HA DOUNG: Neben dem US-Wahlsieg von Donald Trump profitiert der Bitcoin-Kurs aktuell von weiteren positiven Faktoren. Ein wesentlicher Treiber ist das anhaltende Interesse institutioneller Investoren, insbesondere durch die Bitcoin-ETFs, die signifikante Kapitalströme in den Markt lenken. Wir hatten allein am 7. November, also zwei Tage nach der US-Wahl, Nettozuflüsse in Bitcoin-Spot-ETFs von insgesamt 1376 Mrd. US-Dollar.
In anderen Worten: Donald Trump hat die Kryptomärkte euphorisiert.
Schon, aber zusätzlich hat die US-Notenbank die Zinsen gesenkt, die Europäische Zentralbank fährt eine lockere Geldpolitik und es gibt neue Stimuli aus China.

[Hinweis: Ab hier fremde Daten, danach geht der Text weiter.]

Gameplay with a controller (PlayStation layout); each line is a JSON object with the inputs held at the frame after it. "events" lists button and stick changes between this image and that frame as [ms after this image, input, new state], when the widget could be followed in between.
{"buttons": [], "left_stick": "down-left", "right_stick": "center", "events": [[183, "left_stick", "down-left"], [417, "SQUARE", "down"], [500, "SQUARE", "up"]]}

Das schafft ein attraktives Umfeld für liquide Anlagen wie Bitcoin. Historisch gesehen neigen Krypto-Assets im vierten Quartal zu verstärkten Preissteigerungen, eine Tendenz, die häufig von einer selbsterfüllenden Prophezeiung unter Investoren unterstützt wird und aktuell zusätzliches Momentum verleiht.
Ein Großteil der Phantasie entstammt trotzdem aus der Wahl von Donald Trump. Wie viel ist da noch fundamental gerechtfertigt?
Das sehr klare Wahlergebnis und Trumps positive Haltung gegenüber Bitcoin hat dem Markt sicherlich einen zusätzlichen Impuls gegeben. Auch seine Ankündigung, eine strategische Bitcoin-Reserve etablieren zu wollen. Seine Aussagen stützen die Wahrnehmung von Bitcoin als „digitales Gold“. Gleichzeitig glaube ich aber, dass der Großteil des Kursanstiegs durch fundamentale Faktoren gerechtfertigt ist. Die Entwicklung hin zu einer alternativen Anlageklasse, die gegen inflationäre Tendenzen und politische Risiken immun sein könnte, bleibt der primäre Kurstreiber. Institutionelle Zuflüsse in Bitcoin-ETFs und die Knappheit von Bitcoin, von denen es maximal 21 Millionen Einheiten geben wird, unterstreichen dessen langfristigen Wertspeichercharakter.
Ist Trump denn nicht auch zeitgleich ein Risiko?
Ich denke eher nicht. Mit einer Trump-Regierung stehen weniger regulatorische Hürden im Weg, womit das unserer Meinung nach größte Risiko vorerst gebannt ist. Wir erwarten, dass wir in den kommenden Wochen statt negativer Schlagzeilen eine gute Nachricht nach der anderen hören werden. Dies dürfte nicht nur die Stimmung verbessern, sondern auch den weiteren Zustrom von neuen Talenten und Kapital beschleunigen. Wir denken, dass das bei Weitem sich nicht nur auf Bitcoin beschränkt, sondern weitreichende, positive Folgen für das gesamte Crypto-Ökosystem haben wird.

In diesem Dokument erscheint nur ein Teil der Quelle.